_Work instructions_
- a) From the forum post on controlled groups that precedes the listing, reproduce verbatim the passage between "Now there is" and "no common-law employees.", inclusive.
- b) According to the forum post on controlled groups that precedes the listing, how much ownership overlap makes D a controlled group with C, and how many owners share it?
- c) Before the listing comes a forum post on controlled groups. List every company that the post identifies by a letter.

_Quoted passage_
· · · · · · ·

A and B are a CG (100% owned by one individual), they want to establish a plan, all employees of both entities will be covered.

A employs its staff thru a staffing company C.   C is 50% owned by the owner of A and B (other 50% unrelated ownership), so it is not part of the A&B CG.

C has absolutely no other functions.  It pays A's staff and gets reimbursed by A, that's it.  The employees are hired, fired, directed, controlled. report to, and in all respects managed by A.

It seems to me that under RPs 2002-21 and 2003-86 that these C employees are common law employees of A only.  In fact, if C sponsored a plan and wanted to cover them, it could not do so on its own.  It would have to set up a multiple employer plan with A adopting to comply with the RPs.  

Question 1 - Do you agree so far?

Now there is another company, D, that is a CG with C (80% ownership overlap by 2 owners).  D has employees and its own 401(k) plan.

It seems to me that since the "employees" paid thru C on behalf of A should be considered common law employees of A only, that A and B can proceed with their plan without regard to D.  It also seems that D can maintain its 4k plan without regard to C, as C has no common-law employees.

Question 2 - Do you agree with this?

Any other thoughts?   For the record none of these are service orgs.

Thanks. 

I carry stuff uphill for others who get all the glory.

Posted

Thanks Bill.  Yeah I’m really trying to be retired, and being fairly successful at it.  Just trying to wrap up a few things that started last year. 

As explained to me they originally had other plans for company C, but so far those plans have not come to fruition and they don’t expect this to change for a while.  It’s possible C will just go away, or they just move the ees back to A for payroll, which would clean this up nicely.  But we’re dealing with 2021 right now so we have to deal with it as it was.  

I carry stuff uphill for others who get all the glory.

· · · · · · ·

_Information supplied_
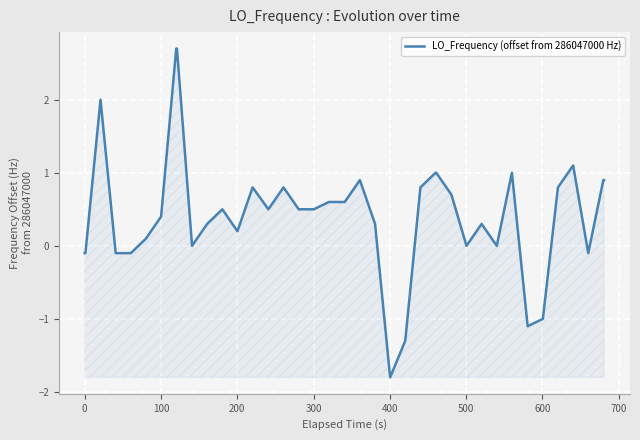

What is the greatest value displayed?

2.7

· · · · · · ·

_List of answers_
- a)
Now there is another company, D, that is a CG with C (80% ownership overlap by 2 owners).  D has employees and its own 401(k) plan.

It seems to me that since the "employees" paid thru C on behalf of A should be considered common law employees of A only, that A and B can proceed with their plan without regard to D.  It also seems that D can maintain its 4k plan without regard to C, as C has no common-law employees.

- b) An 80% ownership overlap, held by two owners.

- c) A, B, C, D